Corbett Prep STEM Fair Inspires Inquiry in All Grades
Students took a scientific look at their interests to prepare for the school and regional STEM fair.
Jan. 7, 2016 (TAMPA, Fla.) – In third grade, Christopher Cantor explored the biodiversity of his backyard for the science fair at Corbett Preparatory School of IDS. In fourth grade, he looked at microorganisms in Lake Lipsey. For his fifth grade project, Christopher tackled a larger body of water, expanding his study to the Tampa Bay estuary.
Christopher examined microbial diversity in natural and restored areas of the estuary. A healthy level of microorganisms is ideal, he said, because it is the start of the food chain and supports other forms of life in the water.
Christopher shared his research at Corbett Prep’s annual STEM (Science, Technology, Engineering and Math) fair. All fifth graders are expected to submit an individual project to the fair, and some younger students choose to pursue group or individual projects as well.
The long-term projects begin shortly after the first day of school with students asking questions about interests or hobbies. From there, the students take careful steps to form hypotheses, accumulate data and draw conclusions. They share their work with judges and parents, as well as fellow Corbett Prep students who visit the fair. Many classes from the East Side of campus browse projects and take notes on their clipboards as they tour the fair — perhaps uncovering ideas that will lead to their own science fair projects in the future.
Several projects qualified to represent Corbett Prep at the Hillsborough Regional STEM Fair in February. Judges drew from their expertise to evaluate projects on-site in December and identified which ones would go on to compete at the regional fair.
Corbett Prep STEM teacher John Palmer was one of the in-house judges and said he was impressed with the ideas students chose to research and credited the fifth-grade team for preparing the students well.

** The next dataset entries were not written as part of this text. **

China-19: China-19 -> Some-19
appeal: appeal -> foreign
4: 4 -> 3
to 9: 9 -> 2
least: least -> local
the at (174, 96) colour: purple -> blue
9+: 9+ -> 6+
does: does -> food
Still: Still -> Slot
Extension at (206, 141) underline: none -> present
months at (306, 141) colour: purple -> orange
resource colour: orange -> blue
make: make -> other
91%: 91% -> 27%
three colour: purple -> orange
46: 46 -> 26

“The teachers have led the students to higher and deeper levels of thinking,” Palmer said.
Joining Palmer and the Middle School science team as judges were Wit Ostrenko, former president of MOSI, and Dr. Mark Stewart, professor emeritus in the School of Geosciences at the University of South Florida.
Judges examined projects for scientific organization, thoroughness, skill, originality and clarity. The diversity of topics reflected Corbett Prep students’ varied interests and personalities. Students tested whether cell phones distracted video game players in simulated driving games, which paper airplane design flew most effectively, what liquids promoted plant growth and whether the amount of fat affected the taste of cookies.

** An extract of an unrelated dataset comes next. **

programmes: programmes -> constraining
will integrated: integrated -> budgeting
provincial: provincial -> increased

DaNia Brooks, a softball player, compared various types of softballs to see which would travel the farthest. Using a pitching machine to keep the throws consistent, she learned that compression makes a difference and that the most dense ball will have the best results.
For Alex Findlay, the projects have allowed him to learn more about scientific concepts that interested him. He researched buoyancy in third grade and friction in fourth. This year, the fifth grader chose solar energy, testing how far a solar-powered car could travel at different times of day. He enjoys the process of discovery during the science fair projects.
“I just like to find out new things about science,” Alex said.